═══ ENTRIES PROVIDED ═══
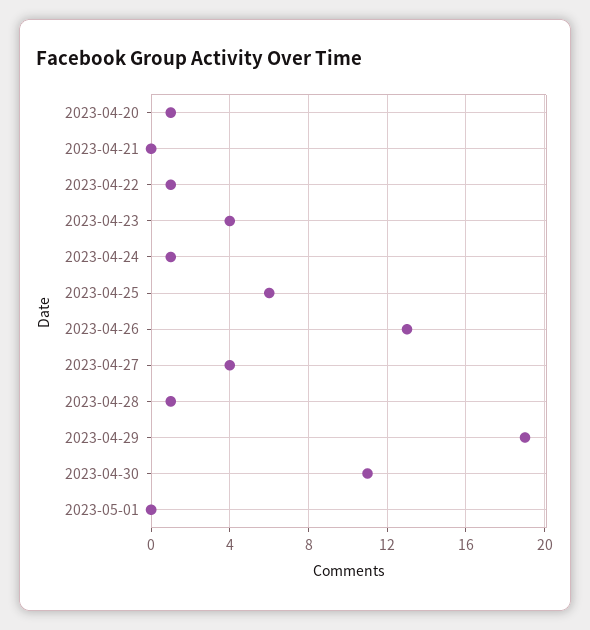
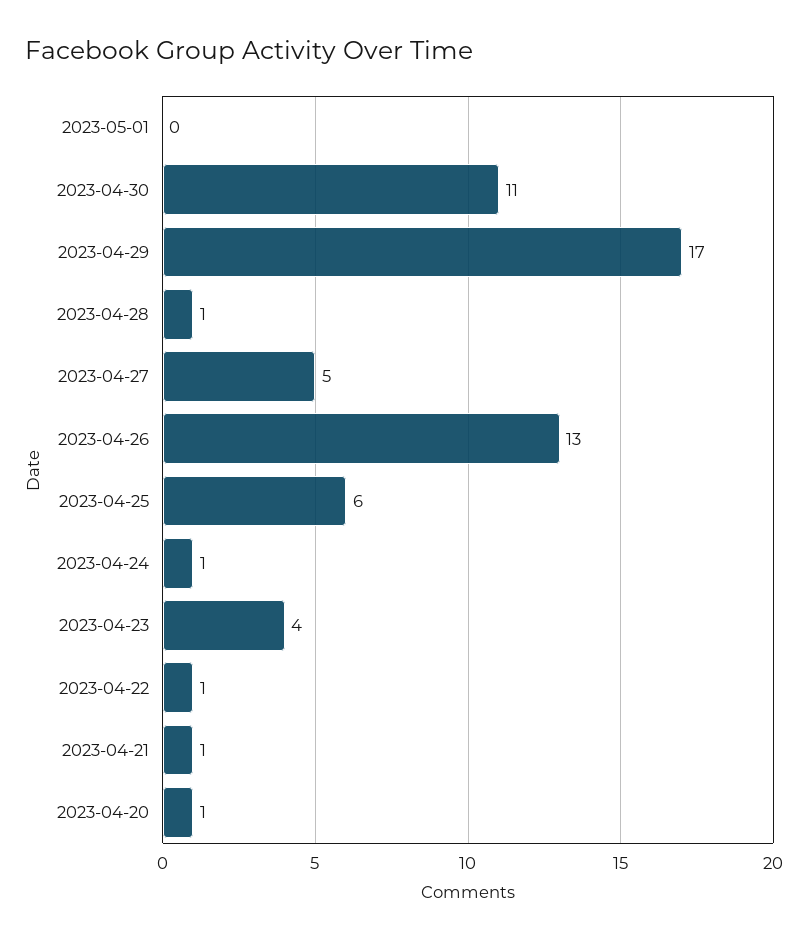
  {
    "2023-04-20": 1,
-   "2023-04-21": 0,
+   "2023-04-21": 1,
    "2023-04-22": 1,
    "2023-04-23": 4,
    "2023-04-24": 1,
    "2023-04-25": 6,
    "2023-04-26": 13,
-   "2023-04-27": 4,
+   "2023-04-27": 5,
    "2023-04-28": 1,
-   "2023-04-29": 19,
+   "2023-04-29": 17,
    "2023-04-30": 11,
    "2023-05-01": 0
  }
═══
Give back every entry word for word, and drop the pictures as you go.

### OUTPUT
  {
    "2023-04-20": 1,
-   "2023-04-21": 0,
+   "2023-04-21": 1,
    "2023-04-22": 1,
    "2023-04-23": 4,
    "2023-04-24": 1,
    "2023-04-25": 6,
    "2023-04-26": 13,
-   "2023-04-27": 4,
+   "2023-04-27": 5,
    "2023-04-28": 1,
-   "2023-04-29": 19,
+   "2023-04-29": 17,
    "2023-04-30": 11,
    "2023-05-01": 0
  }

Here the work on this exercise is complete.